Mi ritorni in mente
Correva l’anno 1968 quando Mario Bava con il suo Diabolik portava per la prima e unica volta sul grande schermo le gesta del celebre personaggio dell’omonimo fumetto creato nel 1962 da Angela e Luciana Giussani per la casa editrice milanese Astorina. Considerato da molti addetti ai lavori uno dei migliori film pop degli anni Sessanta, ad oggi rappresenta la sola trasposizione cinematografica esistente e per questo è rimasta impressa nella mente dei cultori e appassionati della materia. Ma questa esclusiva è destinata a non essere più tale vista l’uscita nelle sale nella prossima stagione della pellicola firmata dai Manetti Bros, della quale ovviamente non sono ancora emersi dettagli e nemmeno indiscrezioni.

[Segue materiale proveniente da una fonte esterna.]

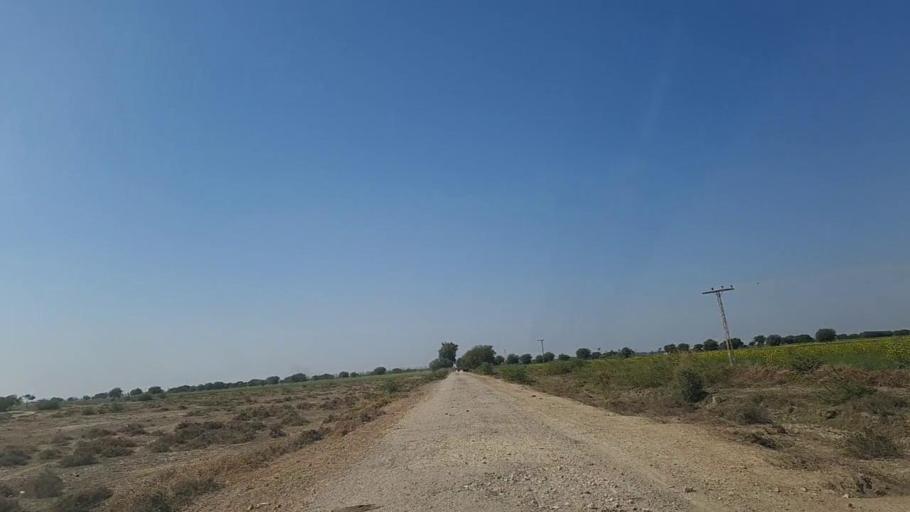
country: PK
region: Sindh
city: Naukot
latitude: 25.0380
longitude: 69.3865
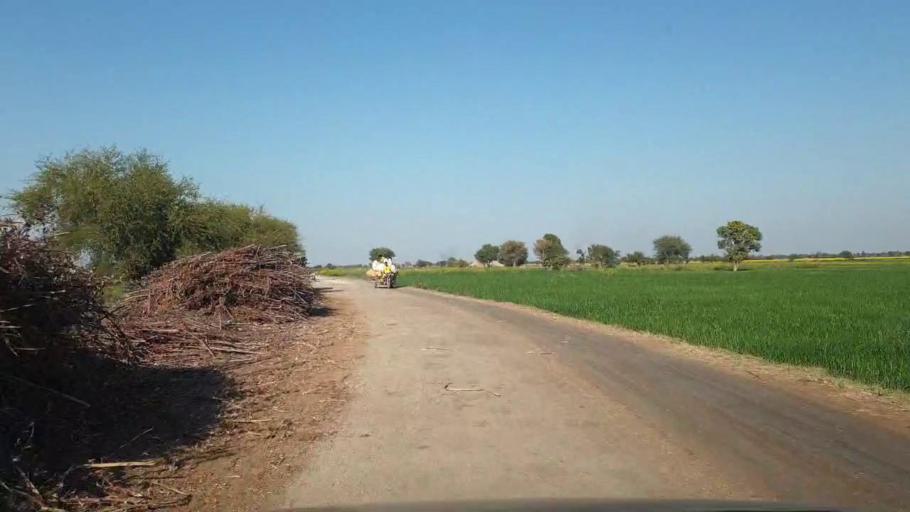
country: PK
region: Sindh
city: Shahpur Chakar
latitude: 26.1599
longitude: 68.6844
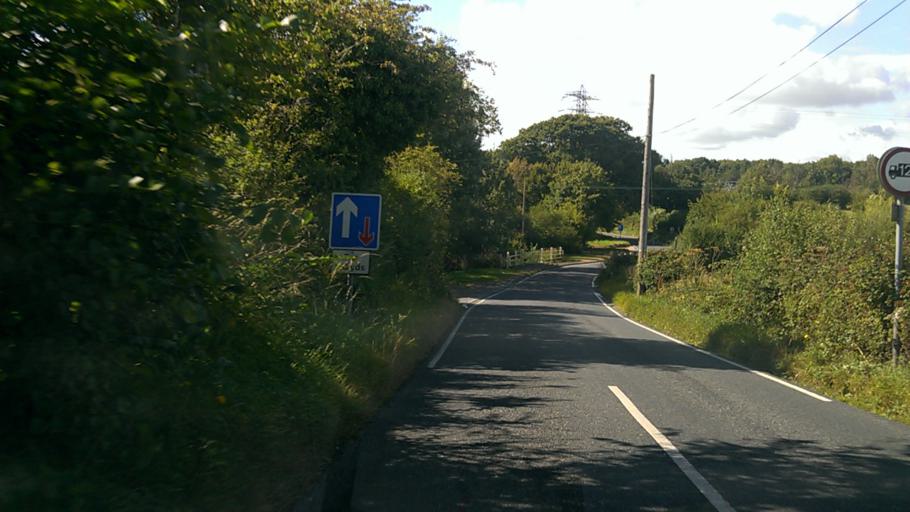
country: GB
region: England
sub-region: Essex
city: Layer de la Haye
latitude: 51.8424
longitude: 0.8900
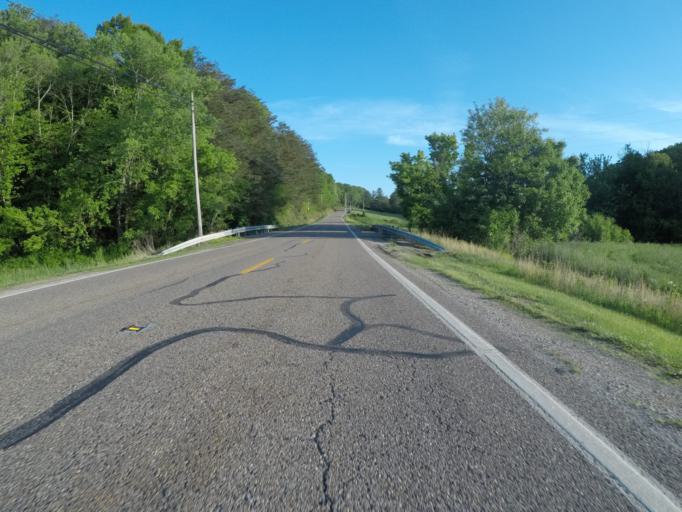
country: US
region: West Virginia
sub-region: Cabell County
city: Huntington
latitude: 38.5528
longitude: -82.4629
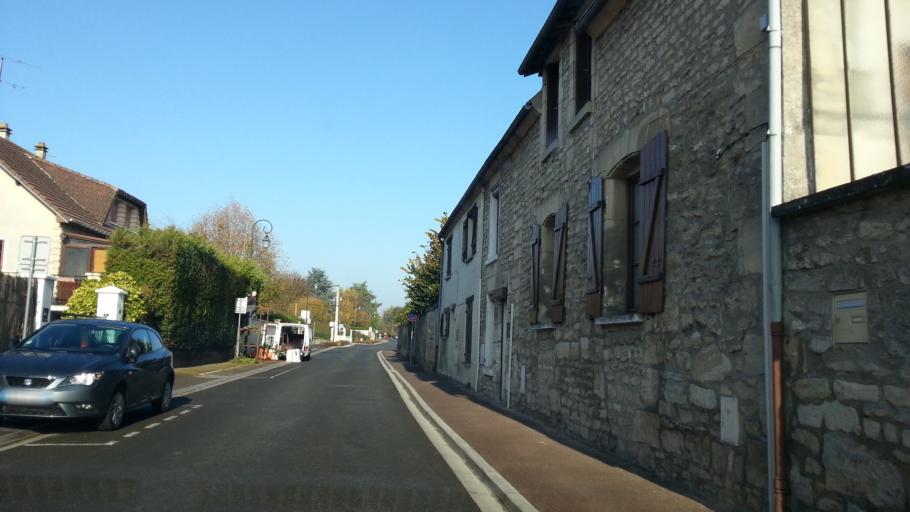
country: FR
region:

A ingannare l’attesa ci pensa però Giancarlo Soldi con il suo docu-film dal titolo Diabolik sono io, distribuito da Nexo Digital come evento speciale nella tre giorni che va dall’11 al 13 marzo, nel quale racconta la storia dello straordinario e amatissimo personaggio divenuto nei decenni un’icona assoluta del mondo della letteratura disegnata di quello che tuttora è uno dei fumetti più venduti in Italia. E chi meglio del cineasta cremasco, proprietario di una delle più grandi collezioni italiane del suddetto settore, poteva occuparsene. Lui che prima di misurarsi con Diabolik e il suo sterminato “universo” ha realizzato altri documentari sul mondo dei comics e su una serie di indimenticabili figure che ne hanno scritto pagine importanti (Come Tex nessuno mai e Nessuno siamo perfetti, rispettivamente su Sergio Bonelli e Tiziano Sclavi).
Per farlo, Soldi costruisce un progetto ibrido che mescola il classico documentario di “teste parlanti” con scene di fiction, preziosi quanto inediti materiali d’archivio e soprattutto inserti grafici che animano alcune strisce che mostrano le avventure criminali del veloce, letale, chirurgico ladro e assassino dagli occhi di ghiaccio, con spalle e antagonisti al seguito. Ne viene fuori un’indagine avvincente che non si limita però a descrivere la genesi, gli ostacoli e la successiva conquista dell’immaginario da parte del progetto editoriale, ma affonda le sue radici sino alle origini del mito cercando una possibile spiegazione del mistero legato ad Angelo Zarcone, il disegnatore del Numero Uno di Diabolik, inspiegabilmente scomparso senza lasciare tracce dopo aver completato le tavole di quel primo albo.
In Diabolik sono io l’autore ci immerge nell’immaginario e ne cavalca l’onda anomala per dare forma e sostanza ad un piccolo compendio che data la vastità e le infinite sfumature e caratterizzazioni del personaggio non poteva che riassumerne solo in parte gli ingredienti base. Chi sperava in qualcosa di diverso e di più rispetto a un’infarinata generale, comunque ben orchestrata e confezionata (la colonna sonora di Teho Teardo come valore aggiunto), ne uscirà deluso, al contrario di chi si lascerà andare al viaggio tra reale e immaginifico, mistery e fumetto, pensato da Soldi per rendere un sentito e doveroso omaggio a ciò che è stato e che continua ad essere. La bravura del regista è nell’aver trovato in fase di scrittura un cavillo narrativo interessante come l’indagine sulla misteriosa scomparsa del disegnatore della prima pubblicazione e su di esso aver costruito l’architettura della timeline. Il lavorare attentamente sui tre livelli a disposizione (il processo creativo delle Giussani, il racconto di Diabolik e la messa in scena delle disavventure di Zarcone) ha permesso al risultato di non trasformarsi nell’ennesimo celebrativo patchwork di immagini e parole, bensì di trovare una sua chiave personale. Determinante per raggiungere lo scopo è stata la scorrevole ed efficace iterazione tra le parentesi di fiction con Luciano Scarpa nelle vesti dello smemorato Zarcone e la componente documentaristica con la testimonianza dello storico editore Mario Gomboli a fare da Virgilio e linea guida del racconto orale (dove hanno potuto dire la loro tra i tanti i già citati Manetti, ma anche Carlo Lucarelli o Milo Manara).